Nvidia has posted record earnings driven by the explosive rise of artificial intelligence, even as political tensions cloud its outlook.
On Wednesday, the Santa Clara-based firm reported $46.7bn (£34.6bn) in second-quarter revenue, a 56% leap compared with the same period in 2024.
Despite the surge, shares slipped in after-hours trading after executives admitted the company was still “working through geopolitical issues”. Nvidia remains at the heart of the trade dispute between Washington and Beijing.
Frequent policy shifts from the Trump administration, designed to safeguard US dominance in artificial intelligence, have created further uncertainty.
Growing appetite from tech leaders
Nvidia’s chips remain the backbone of the global AI race.
The company highlighted strong demand from Meta, owner of Instagram, and OpenAI, creator of ChatGPT. Both are expanding their AI projects at unprecedented speed.
“The AI race is now on,” said Nvidia boss Jensen Huang during a call with analysts. He revealed that four major technology companies had doubled annual spending to $600bn.
“Artificial intelligence will drive GDP growth over time,” Huang added. “We are delivering the infrastructure to power that growth.”

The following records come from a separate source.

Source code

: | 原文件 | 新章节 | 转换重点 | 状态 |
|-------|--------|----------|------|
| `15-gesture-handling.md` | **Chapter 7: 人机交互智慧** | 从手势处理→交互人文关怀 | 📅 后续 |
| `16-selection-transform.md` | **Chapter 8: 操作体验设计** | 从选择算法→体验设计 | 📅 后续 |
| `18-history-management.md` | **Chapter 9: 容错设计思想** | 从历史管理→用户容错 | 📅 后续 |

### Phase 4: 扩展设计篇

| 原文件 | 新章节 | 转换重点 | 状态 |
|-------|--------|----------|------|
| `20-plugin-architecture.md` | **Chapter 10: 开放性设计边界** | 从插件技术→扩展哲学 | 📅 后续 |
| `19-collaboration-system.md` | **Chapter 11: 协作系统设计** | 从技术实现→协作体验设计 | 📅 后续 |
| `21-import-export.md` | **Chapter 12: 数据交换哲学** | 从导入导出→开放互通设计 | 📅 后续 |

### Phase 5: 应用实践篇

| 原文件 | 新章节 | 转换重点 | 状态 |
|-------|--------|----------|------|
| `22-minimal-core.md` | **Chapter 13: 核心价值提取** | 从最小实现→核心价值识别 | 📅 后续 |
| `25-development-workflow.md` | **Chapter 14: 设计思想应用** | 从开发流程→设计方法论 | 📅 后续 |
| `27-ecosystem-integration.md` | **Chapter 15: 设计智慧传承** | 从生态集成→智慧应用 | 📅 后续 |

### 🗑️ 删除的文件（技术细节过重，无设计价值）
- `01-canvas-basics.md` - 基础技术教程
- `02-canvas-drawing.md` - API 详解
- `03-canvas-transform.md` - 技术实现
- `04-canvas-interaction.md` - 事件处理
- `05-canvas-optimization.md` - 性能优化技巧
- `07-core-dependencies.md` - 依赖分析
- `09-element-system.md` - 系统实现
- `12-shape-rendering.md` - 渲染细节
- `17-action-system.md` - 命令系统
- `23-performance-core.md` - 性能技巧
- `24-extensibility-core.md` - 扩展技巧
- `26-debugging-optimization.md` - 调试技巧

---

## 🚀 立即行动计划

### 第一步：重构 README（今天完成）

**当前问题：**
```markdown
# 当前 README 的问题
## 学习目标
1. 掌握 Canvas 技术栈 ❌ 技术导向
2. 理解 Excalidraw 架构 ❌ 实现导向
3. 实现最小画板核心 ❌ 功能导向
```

Analysts say Nvidia dominates the market without serious rivals. Colleen McHugh, chief investment officer at Wealthify, described the firm as “the centre of the AI boom”.
She warned, however, that the company’s reliance on large technology firms makes it vulnerable to shifts in spending. If investment continues, Nvidia’s revenue and share price will keep climbing.
Data centre revenue rose 56% to $41.1bn but fell short of Wall Street forecasts. Investor Eileen Burbridge, founding partner of Passion Capital, said this weaker result caused the “share price wobble”.
Even so, she called Nvidia’s growth “unbelievable” but cautioned that excessive excitement could fuel a bubble.
In July, Nvidia became the world’s first $4trn company. The firm now expects $54bn in third-quarter revenue, surpassing analyst estimates.
Politics test Nvidia’s dominance
Despite record-breaking performance, Nvidia faces growing challenges from international politics.
In July, the company announced it would resume sales of its high-end AI chips to China. The move came after Huang persuaded the Trump administration to reverse its ban on the H20 chip, created specifically for Chinese customers.
The ban had been imposed over fears that the chips could support China’s military and AI industry.
Executives confirmed that by late July, US officials began reviewing licenses for H20 sales. Some Chinese firms received approvals, but Nvidia has not shipped the chips yet.
The US government expects 15% of revenue from licensed H20 transactions. Nvidia excluded the H20 from its forecast and is pushing for approval to sell its new Blackwell chips in China, the world’s largest chip market.
Meanwhile, Beijing is investing heavily in domestic semiconductor production. “US export restrictions are fuelling Chinese chipmaking,” said Emarketer analyst Jacob Bourne.
He added that Nvidia’s future as “the bellwether of the AI economy” could hinge on whether its expansion into robotics secures its global leadership.